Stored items
[START]

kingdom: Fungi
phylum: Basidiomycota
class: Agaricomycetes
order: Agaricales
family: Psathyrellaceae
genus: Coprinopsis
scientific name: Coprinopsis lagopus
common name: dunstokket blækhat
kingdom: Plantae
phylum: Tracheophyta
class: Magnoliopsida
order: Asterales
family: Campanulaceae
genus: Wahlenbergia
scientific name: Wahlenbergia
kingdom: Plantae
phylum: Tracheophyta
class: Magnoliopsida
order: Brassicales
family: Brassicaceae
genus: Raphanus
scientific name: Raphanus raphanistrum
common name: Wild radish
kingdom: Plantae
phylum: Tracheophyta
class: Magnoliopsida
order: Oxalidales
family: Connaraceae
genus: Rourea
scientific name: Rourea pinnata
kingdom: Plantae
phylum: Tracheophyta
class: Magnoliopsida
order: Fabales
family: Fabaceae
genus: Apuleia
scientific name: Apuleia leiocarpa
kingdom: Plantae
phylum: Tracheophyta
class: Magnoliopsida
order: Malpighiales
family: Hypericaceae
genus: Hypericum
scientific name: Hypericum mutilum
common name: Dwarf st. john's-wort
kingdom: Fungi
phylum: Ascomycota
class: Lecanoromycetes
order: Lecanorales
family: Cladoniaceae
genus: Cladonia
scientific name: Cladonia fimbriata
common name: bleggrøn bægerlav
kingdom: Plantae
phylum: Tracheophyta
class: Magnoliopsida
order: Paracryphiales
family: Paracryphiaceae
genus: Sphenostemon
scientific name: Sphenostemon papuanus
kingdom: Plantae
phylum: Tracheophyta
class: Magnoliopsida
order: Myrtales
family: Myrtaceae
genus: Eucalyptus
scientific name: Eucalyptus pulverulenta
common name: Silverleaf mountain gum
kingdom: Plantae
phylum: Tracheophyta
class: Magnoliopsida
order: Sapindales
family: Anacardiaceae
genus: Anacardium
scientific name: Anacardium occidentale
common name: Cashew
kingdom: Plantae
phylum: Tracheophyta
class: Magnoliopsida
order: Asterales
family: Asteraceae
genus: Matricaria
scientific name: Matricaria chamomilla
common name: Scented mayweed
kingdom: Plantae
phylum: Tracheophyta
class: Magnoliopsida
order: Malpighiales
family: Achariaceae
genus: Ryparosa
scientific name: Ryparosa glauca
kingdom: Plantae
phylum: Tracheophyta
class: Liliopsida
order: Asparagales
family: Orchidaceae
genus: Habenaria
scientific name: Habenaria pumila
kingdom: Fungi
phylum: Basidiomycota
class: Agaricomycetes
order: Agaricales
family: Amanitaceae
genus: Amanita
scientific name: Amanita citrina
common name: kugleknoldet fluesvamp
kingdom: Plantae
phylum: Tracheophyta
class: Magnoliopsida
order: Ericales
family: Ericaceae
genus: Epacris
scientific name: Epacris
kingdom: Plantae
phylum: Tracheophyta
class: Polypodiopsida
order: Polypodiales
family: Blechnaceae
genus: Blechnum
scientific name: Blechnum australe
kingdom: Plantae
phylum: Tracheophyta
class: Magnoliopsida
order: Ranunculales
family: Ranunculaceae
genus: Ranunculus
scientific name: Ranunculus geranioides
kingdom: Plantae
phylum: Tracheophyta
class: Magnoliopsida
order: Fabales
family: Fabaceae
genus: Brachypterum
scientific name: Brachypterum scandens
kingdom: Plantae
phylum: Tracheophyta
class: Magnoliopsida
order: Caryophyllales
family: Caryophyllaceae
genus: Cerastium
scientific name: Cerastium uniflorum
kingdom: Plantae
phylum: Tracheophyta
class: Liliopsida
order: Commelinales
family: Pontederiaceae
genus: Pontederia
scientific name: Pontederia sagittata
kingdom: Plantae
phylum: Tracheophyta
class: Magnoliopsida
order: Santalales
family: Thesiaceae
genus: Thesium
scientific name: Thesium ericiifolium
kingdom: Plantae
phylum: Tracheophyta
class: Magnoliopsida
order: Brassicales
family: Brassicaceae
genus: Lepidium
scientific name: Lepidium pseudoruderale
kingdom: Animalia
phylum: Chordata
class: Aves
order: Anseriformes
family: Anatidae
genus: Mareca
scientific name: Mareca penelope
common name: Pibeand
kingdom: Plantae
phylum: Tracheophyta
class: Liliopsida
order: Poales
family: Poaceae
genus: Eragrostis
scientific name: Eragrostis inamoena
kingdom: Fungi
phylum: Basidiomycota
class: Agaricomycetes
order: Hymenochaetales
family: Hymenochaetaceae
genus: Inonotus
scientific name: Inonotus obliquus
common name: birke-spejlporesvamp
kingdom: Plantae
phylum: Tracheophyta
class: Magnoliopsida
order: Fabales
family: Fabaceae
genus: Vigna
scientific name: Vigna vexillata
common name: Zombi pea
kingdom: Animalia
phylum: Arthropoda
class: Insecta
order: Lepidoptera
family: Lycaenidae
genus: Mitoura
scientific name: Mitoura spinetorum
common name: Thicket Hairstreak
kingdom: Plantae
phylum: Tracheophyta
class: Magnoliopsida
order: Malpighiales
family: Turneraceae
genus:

[END]

**Request:** Could you retype every line of the listing above, character for character?

**Exercise solution:**
kingdom: Fungi
phylum: Basidiomycota
class: Agaricomycetes
order: Agaricales
family: Psathyrellaceae
genus: Coprinopsis
scientific name: Coprinopsis lagopus
common name: dunstokket blækhat
kingdom: Plantae
phylum: Tracheophyta
class: Magnoliopsida
order: Asterales
family: Campanulaceae
genus: Wahlenbergia
scientific name: Wahlenbergia
kingdom: Plantae
phylum: Tracheophyta
class: Magnoliopsida
order: Brassicales
family: Brassicaceae
genus: Raphanus
scientific name: Raphanus raphanistrum
common name: Wild radish
kingdom: Plantae
phylum: Tracheophyta
class: Magnoliopsida
order: Oxalidales
family: Connaraceae
genus: Rourea
scientific name: Rourea pinnata
kingdom: Plantae
phylum: Tracheophyta
class: Magnoliopsida
order: Fabales
family: Fabaceae
genus: Apuleia
scientific name: Apuleia leiocarpa
kingdom: Plantae
phylum: Tracheophyta
class: Magnoliopsida
order: Malpighiales
family: Hypericaceae
genus: Hypericum
scientific name: Hypericum mutilum
common name: Dwarf st. john's-wort
kingdom: Fungi
phylum: Ascomycota
class: Lecanoromycetes
order: Lecanorales
family: Cladoniaceae
genus: Cladonia
scientific name: Cladonia fimbriata
common name: bleggrøn bægerlav
kingdom: Plantae
phylum: Tracheophyta
class: Magnoliopsida
order: Paracryphiales
family: Paracryphiaceae
genus: Sphenostemon
scientific name: Sphenostemon papuanus
kingdom: Plantae
phylum: Tracheophyta
class: Magnoliopsida
order: Myrtales
family: Myrtaceae
genus: Eucalyptus
scientific name: Eucalyptus pulverulenta
common name: Silverleaf mountain gum
kingdom: Plantae
phylum: Tracheophyta
class: Magnoliopsida
order: Sapindales
family: Anacardiaceae
genus: Anacardium
scientific name: Anacardium occidentale
common name: Cashew
kingdom: Plantae
phylum: Tracheophyta
class: Magnoliopsida
order: Asterales
family: Asteraceae
genus: Matricaria
scientific name: Matricaria chamomilla
common name: Scented mayweed
kingdom: Plantae
phylum: Tracheophyta
class: Magnoliopsida
order: Malpighiales
family: Achariaceae
genus: Ryparosa
scientific name: Ryparosa glauca
kingdom: Plantae
phylum: Tracheophyta
class: Liliopsida
order: Asparagales
family: Orchidaceae
genus: Habenaria
scientific name: Habenaria pumila
kingdom: Fungi
phylum: Basidiomycota
class: Agaricomycetes
order: Agaricales
family: Amanitaceae
genus: Amanita
scientific name: Amanita citrina
common name: kugleknoldet fluesvamp
kingdom: Plantae
phylum: Tracheophyta
class: Magnoliopsida
order: Ericales
family: Ericaceae
genus: Epacris
scientific name: Epacris
kingdom: Plantae
phylum: Tracheophyta
class: Polypodiopsida
order: Polypodiales
family: Blechnaceae
genus: Blechnum
scientific name: Blechnum australe
kingdom: Plantae
phylum: Tracheophyta
class: Magnoliopsida
order: Ranunculales
family: Ranunculaceae
genus: Ranunculus
scientific name: Ranunculus geranioides
kingdom: Plantae
phylum: Tracheophyta
class: Magnoliopsida
order: Fabales
family: Fabaceae
genus: Brachypterum
scientific name: Brachypterum scandens
kingdom: Plantae
phylum: Tracheophyta
class: Magnoliopsida
order: Caryophyllales
family: Caryophyllaceae
genus: Cerastium
scientific name: Cerastium uniflorum
kingdom: Plantae
phylum: Tracheophyta
class: Liliopsida
order: Commelinales
family: Pontederiaceae
genus: Pontederia
scientific name: Pontederia sagittata
kingdom: Plantae
phylum: Tracheophyta
class: Magnoliopsida
order: Santalales
family: Thesiaceae
genus: Thesium
scientific name: Thesium ericiifolium
kingdom: Plantae
phylum: Tracheophyta
class: Magnoliopsida
order: Brassicales
family: Brassicaceae
genus: Lepidium
scientific name: Lepidium pseudoruderale
kingdom: Animalia
phylum: Chordata
class: Aves
order: Anseriformes
family: Anatidae
genus: Mareca
scientific name: Mareca penelope
common name: Pibeand
kingdom: Plantae
phylum: Tracheophyta
class: Liliopsida
order: Poales
family: Poaceae
genus: Eragrostis
scientific name: Eragrostis inamoena
kingdom: Fungi
phylum: Basidiomycota
class: Agaricomycetes
order: Hymenochaetales
family: Hymenochaetaceae
genus: Inonotus
scientific name: Inonotus obliquus
common name: birke-spejlporesvamp
kingdom: Plantae
phylum: Tracheophyta
class: Magnoliopsida
order: Fabales
family: Fabaceae
genus: Vigna
scientific name: Vigna vexillata
common name: Zombi pea
kingdom: Animalia
phylum: Arthropoda
class: Insecta
order: Lepidoptera
family: Lycaenidae
genus: Mitoura
scientific name: Mitoura spinetorum
common name: Thicket Hairstreak
kingdom: Plantae
phylum: Tracheophyta
class: Magnoliopsida
order: Malpighiales
family: Turneraceae
genus:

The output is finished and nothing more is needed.